> [Exercises]:
1. Say whether each statement agrees with the issue thread about the sqlite error below. Answer yes or no for each and quote the deciding words.
(a) The error came from line 36 of the file "ling_test.py".
(b) The conflict happened while inserting into a MySQL database.
(c) The reply asks for the text being split and the language code.
2. Continue the issue thread about the sqlite error, writing the next part after its last line.

A error when I use “splitter.split_by_sentences_wrapper”，please help check the error

Amen-bang commented 2 years ago

when I use “splitted_from = splitter.split_by_sentences_wrapper(text1_prepared, lang_from)” return list，

But I see that there will be a conflict when insert sqlite ，specific error：

File "ling_test.py", line 36, in aligner.fill_db(db_path, splitted_from, splitted_to) File "lingtrain_aligner/aligner.py", line 498, in fill_db db.executemany("insert into languages(key, val) values(?,?)", [("from", lang_from), ("to", lang_to)]) sqlite3.InterfaceError: Error binding parameter 1 - probably unsupported type.

averkij commented 2 years ago

Hi!

Please, provide the text you trying to split and the lang_code.

> [Provided material]:
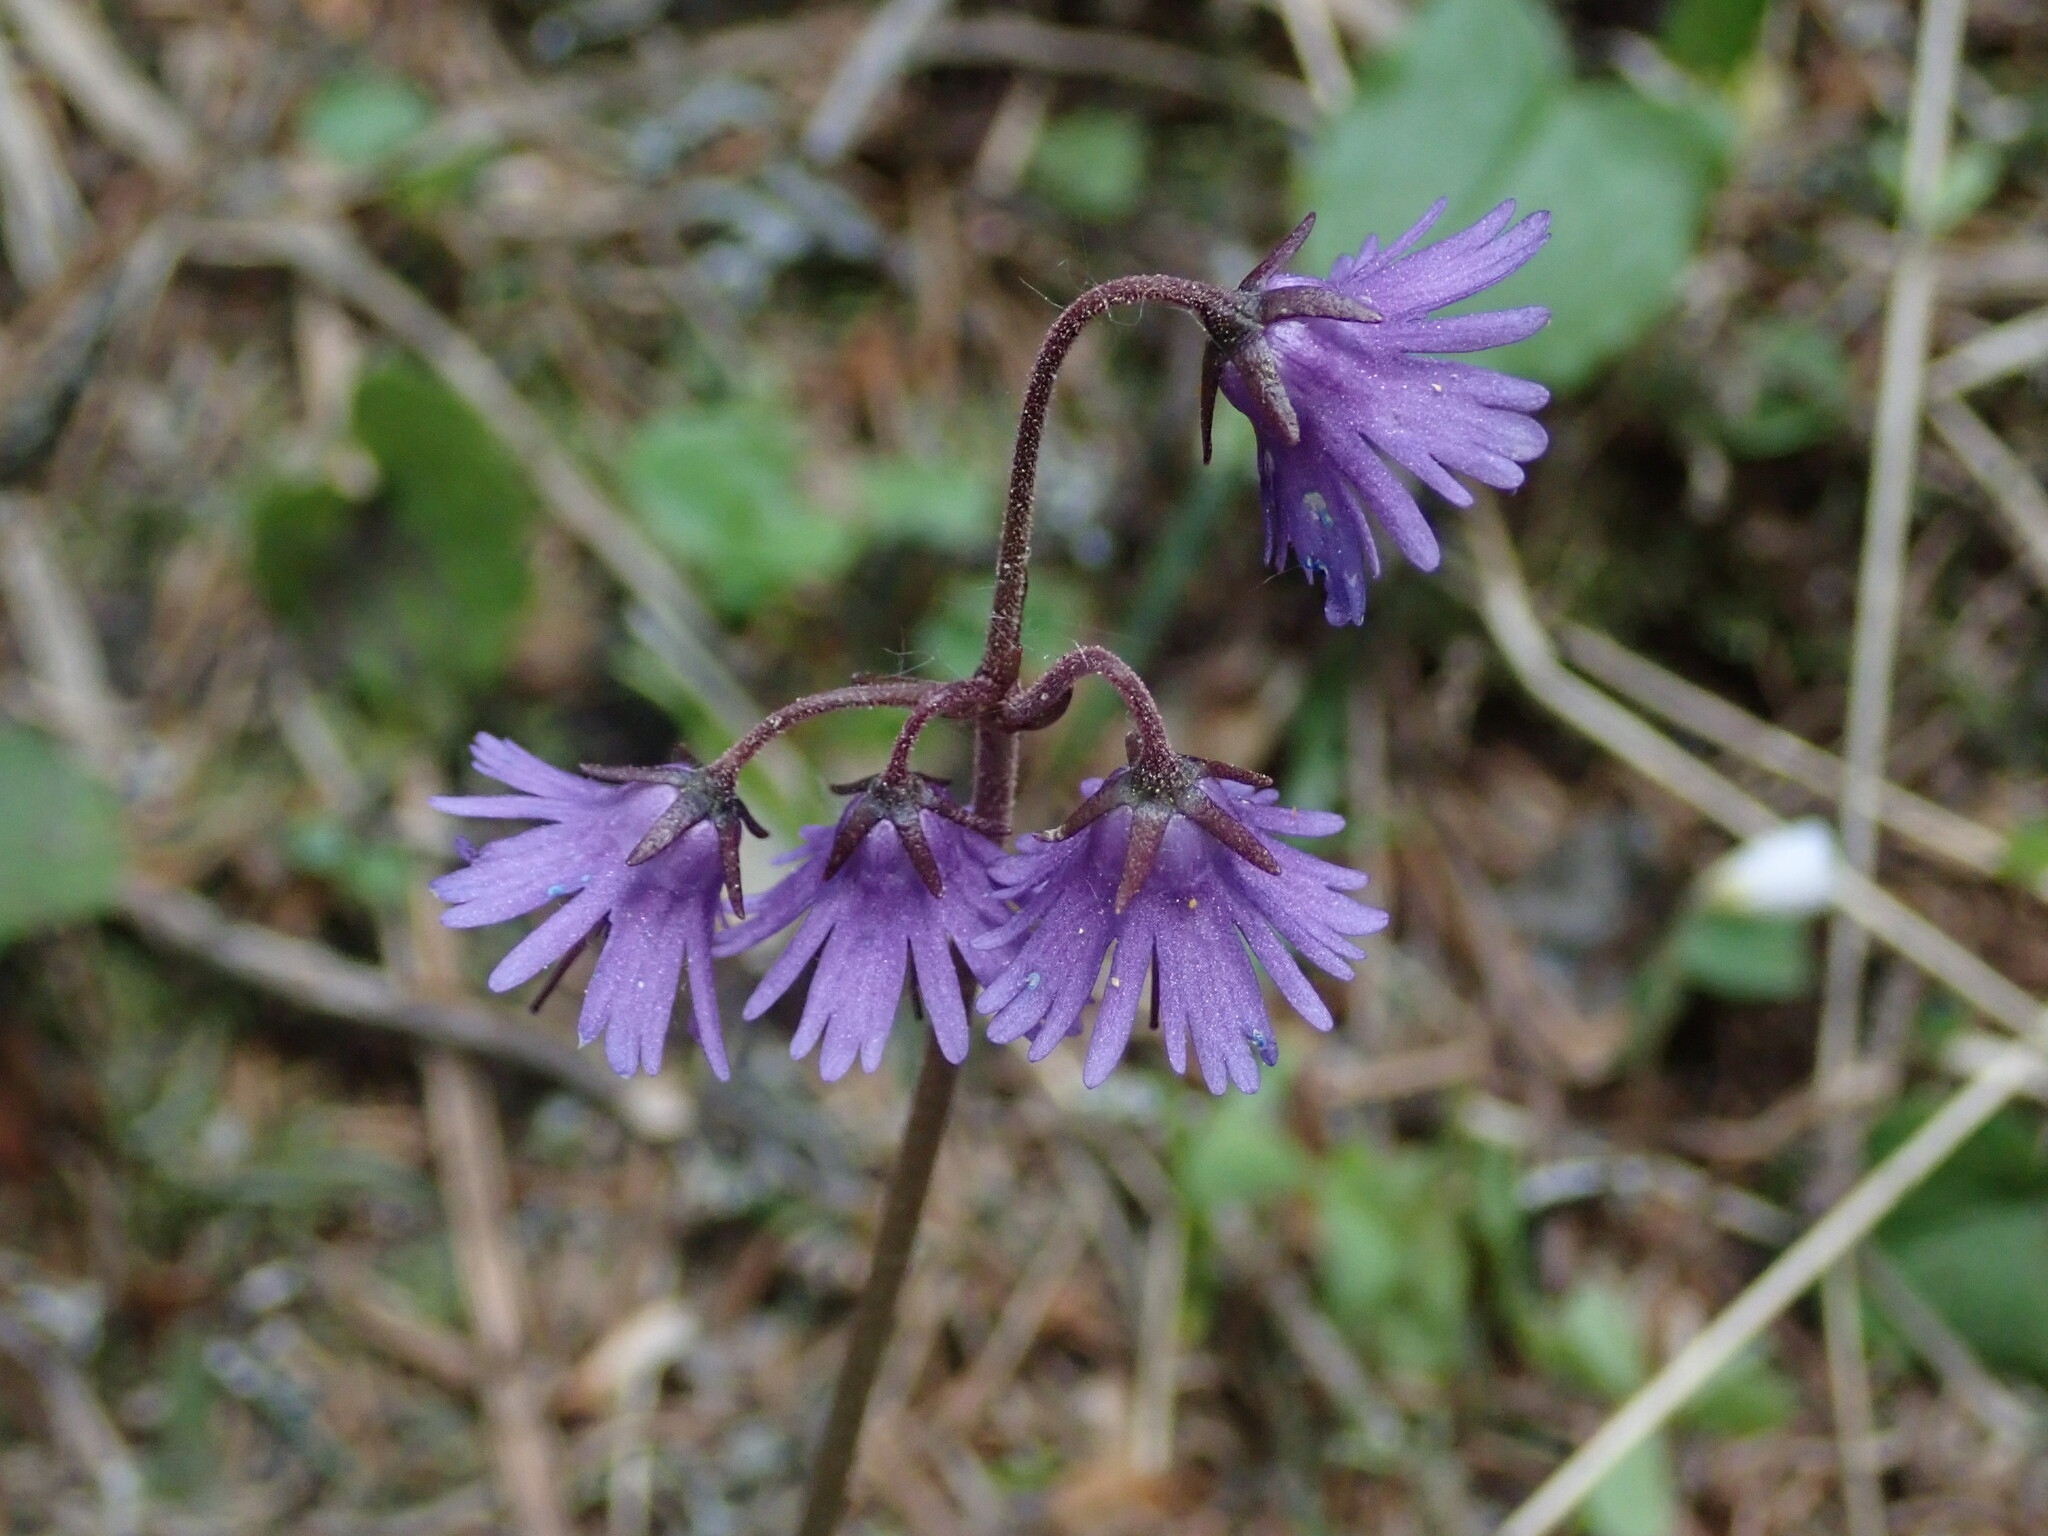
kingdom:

> [Responses to the exercise]:
1.
(a) Yes: "File "ling_test.py", line 36"
(b) No: "there will be a conflict when insert sqlite"
(c) Yes: "Please, provide the text you trying to split and the lang_code."

2.
freetz13 commented 2 years ago

Please, provide the text you trying to split and the lang_code.

I got the same error. I followed this article, so there is no lang_code, there are just:

lang_from = "ru"
lang_to = "en"

freetz13 commented 2 years ago

aligner.fill_db(db_path, splitted_from, splitted_to)

.fill_db() has a signature (db_path, lang_from, lang_to, splitted_from=[], splitted_to=[], proxy_from=[], proxy_to=[]), so set lang_from and lang_to, these are strings.

averkij commented 2 years ago

Hello! Here is the working Colab

https://colab.research.google.com/drive/1_ics0YzWg5qIZIPhA1X_Wbfg0XZzRO-p

Please, try it with your texts. Let me know in case of further errors.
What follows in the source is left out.